Quantile Regression – Understanding the Loss Function in Quantile Regression

loss-functionsquantile regressionquantiles

I am trying to understand the quantile regression, but one thing that makes me suffer is the choice of the loss function.

$\rho_\tau(u) = u(\tau-1_{\{u<0\}})$

I know that the minimum of the expectation of $\rho_\tau(y-u)$ is equal to the $\tau\%$-quantile, but what is the intuitive reason to start off with this function?
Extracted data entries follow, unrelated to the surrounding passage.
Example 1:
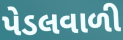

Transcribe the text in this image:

પેડલવાળી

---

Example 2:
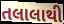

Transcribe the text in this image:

તલાલાથી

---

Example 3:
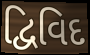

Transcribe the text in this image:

દ્વિવિદ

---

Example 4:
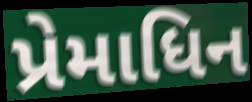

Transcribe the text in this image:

પ્રેમાધિન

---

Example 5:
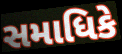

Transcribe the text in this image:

સમાધિકે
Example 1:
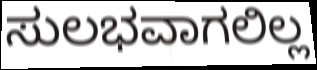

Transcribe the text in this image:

ಸುಲಭವಾಗಲಿಲ್ಲ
I don't see the relation between minimizing this function and the quantile.
Can somebody explain it to me?

Best Answer

I understand this question as asking for insight into how one could come up with any loss function that produces a given quantile as a loss minimizer no matter what the underlying distribution might be. It would be unsatisfactory, then, just to repeat the analysis in Wikipedia or elsewhere that shows this particular loss function works.
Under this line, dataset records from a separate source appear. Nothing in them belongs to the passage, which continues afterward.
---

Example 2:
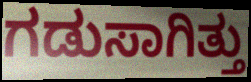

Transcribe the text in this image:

ಗಡುಸಾಗಿತ್ತು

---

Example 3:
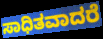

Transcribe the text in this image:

ಸಾಧಿತವಾದರೆ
Let's begin with something familiar and simple.

What you're talking about is finding a "location" $x^{*}$ relative to a distribution or set of data $F$. It is well known, for instance, that the mean $\bar x$ minimizes the expected squared residual; that is, it is a value for which

$$\mathcal{L}_F(\bar x)=\int_{\mathbb{R}} (x - \bar x)^2 dF(x)$$

is as small as possible. I have used this notation to remind us that $\mathcal{L}$ is derived from a loss, that it is determined by $F$, but most importantly it depends on the number $\bar x$.

The standard way to show that $x^{*}$ minimizes any function begins by demonstrating the function's value does not decrease when $x^{*}$ is changed by a little bit. Such a value is called a critical point of the function.
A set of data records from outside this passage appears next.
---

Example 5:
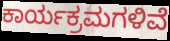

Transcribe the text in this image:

ಕಾರ್ಯಕ್ರಮಗಳಿವೆ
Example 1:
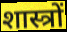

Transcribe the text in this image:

शास्त्रों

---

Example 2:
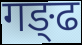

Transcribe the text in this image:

गङ्ढ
What kind of loss function $\Lambda$ would result in a percentile $F^{-1}(\alpha)$ being a critical point? The loss for that value would be

$$\mathcal{L}_F(F^{-1}(\alpha)) = \int_{\mathbb{R}} \Lambda(x-F^{-1}(\alpha))dF(x)=\int_0^1\Lambda\left(F^{-1}(u)-F^{-1}(\alpha)\right)du.$$

For this to be a critical point, its derivative must be zero. Since we're just trying to find some solution, we won't pause to see whether the manipulations are legitimate: we'll plan to check technical details (such as whether we really can differentiate $\Lambda$, etc.) at the end. Thus

$$\eqalign{0 &=\mathcal{L}_F^\prime(x^{*})= \mathcal{L}_F^\prime(F^{-1}(\alpha))= -\int_0^1 \Lambda^\prime\left(F^{-1}(u)-F^{-1}(\alpha)\right)du \\ &= -\int_0^{\alpha} \Lambda^\prime\left(F^{-1}(u)-F^{-1}(\alpha)\right)du -\int_{\alpha}^1 \Lambda^\prime\left(F^{-1}(u)-F^{-1}(\alpha)\right)du.\tag{1} }$$

On the left hand side, the argument of $\Lambda$ is negative, whereas on the right hand side it is positive. Other than that, we have little control over the values of these integrals because $F$ could be any distribution function. Consequently our only hope is to make $\Lambda^\prime$ depend only on the sign of its argument, and otherwise it must be constant.

This implies $\Lambda$ will be piecewise linear, potentially with different slopes to the left and right of zero. Clearly it should be decreasing as zero is approached--it is, after all, a loss and not a gain. Moreover, rescaling $\Lambda$ by a constant will not change its properties, so we may feel free to set the left hand slope to $-1$. Let $\tau \gt 0$ be the right hand slope. Then $(1)$ simplifies to

$$0 = \alpha - \tau (1 - \alpha),$$

whence the unique solution is, up to a positive multiple,

$$\Lambda(x) = \cases{-x, \ x \le 0 \\ \frac{\alpha}{1-\alpha}x, \ x \ge 0.}$$

Multiplying this (natural) solution by $1-\alpha$, to clear the denominator, produces the loss function presented in the question.

Clearly all our manipulations are mathematically legitimate when $\Lambda$ has this form.